▶ Job item
Revise the passage of the belt-slipping thread starting at "when going through" and ending at "or could be.". Write it out again with "coolant" in place of "radiator fluid".
───── Text shown
# Brute 750 belt slipping please help! :(



## TJ11714 (May 9, 2012)

ok i talked to vforce john and got both primary and secondary springs- 1 and 3 

when going through mud - waterwheelies - going up mounds of dirt the belt slips and you can smell the belt ! why does it do this! These are vforce john springs! even in deep water at start off it does this and it will still do it in low... why? i told john i had 29.5 outlaw 2s - but even before i had 30" mudlites and it still did this...please help. My second problem is my brute gets super super hot. i keep filling it up with radiator fluid and it keeps boiling over into the excess spot. the exhaust pipes have literally gave me a burn the size of my hand and melted plastic - its a hmf but still- i tried rapping it in header wrap but that lasted only one ride it destroyed that and started to burn the paint off the hmf. its crazy hot - could it be a head gasket ? idk how to tell or what is or could be.


----------



## battledonkey (Mar 21, 2012)

Belt deflection may be bad. Is it an efi bike? Dies it need a programmer to go with the exhaust? Is your water pump working?


----------



## bayou_boy_22 (Mar 13, 2009)

Belt deflection and sounds like you have a problems with the thermostat or water pump or fan for the engine getting hot and for the exhaust sounds like your running very lean. Need a programmer or jet kit depending on the year of your bike.


----------



## gonefishin (May 7, 2013)

I just had john do a stage 3 spidermod and full rebuild on mine. It was doing the same thing as yours. when he tore mine apart only 2 of my weights were working. if it has ever had any water or dirt in there it will mess things up.


----------



## TJ11714 (May 9, 2012)

bayou_boy_22 said:


> Belt deflection and sounds like you have a problems with the thermostat or water pump or fan for the engine getting hot and for the exhaust sounds like your running very lean. Need a programmer or jet kit depending on the year of your bike.


So what would I have to change or add with the belt deflection ?
──────────
───── Supplied material
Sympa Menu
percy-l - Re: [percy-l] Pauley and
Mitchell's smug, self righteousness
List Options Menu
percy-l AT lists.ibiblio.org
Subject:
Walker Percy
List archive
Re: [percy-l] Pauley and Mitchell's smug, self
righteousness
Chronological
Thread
──────────
───── Supplied material
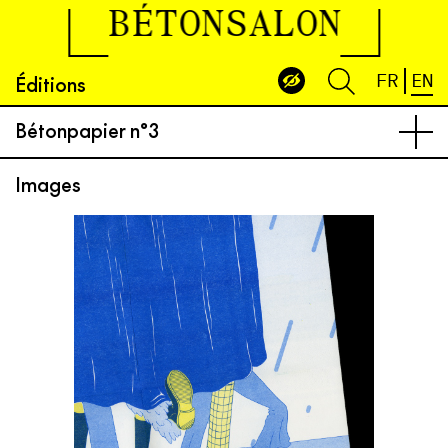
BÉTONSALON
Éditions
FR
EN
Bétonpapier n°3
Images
──────────
▶ Exercise solution
when going through mud - waterwheelies - going up mounds of dirt the belt slips and you can smell the belt ! why does it do this! These are vforce john springs! even in deep water at start off it does this and it will still do it in low... why? i told john i had 29.5 outlaw 2s - but even before i had 30" mudlites and it still did this...please help. My second problem is my brute gets super super hot. i keep filling it up with coolant and it keeps boiling over into the excess spot. the exhaust pipes have literally gave me a burn the size of my hand and melted plastic - its a hmf but still- i tried rapping it in header wrap but that lasted only one ride it destroyed that and started to burn the paint off the hmf. its crazy hot - could it be a head gasket ? idk how to tell or what is or could be.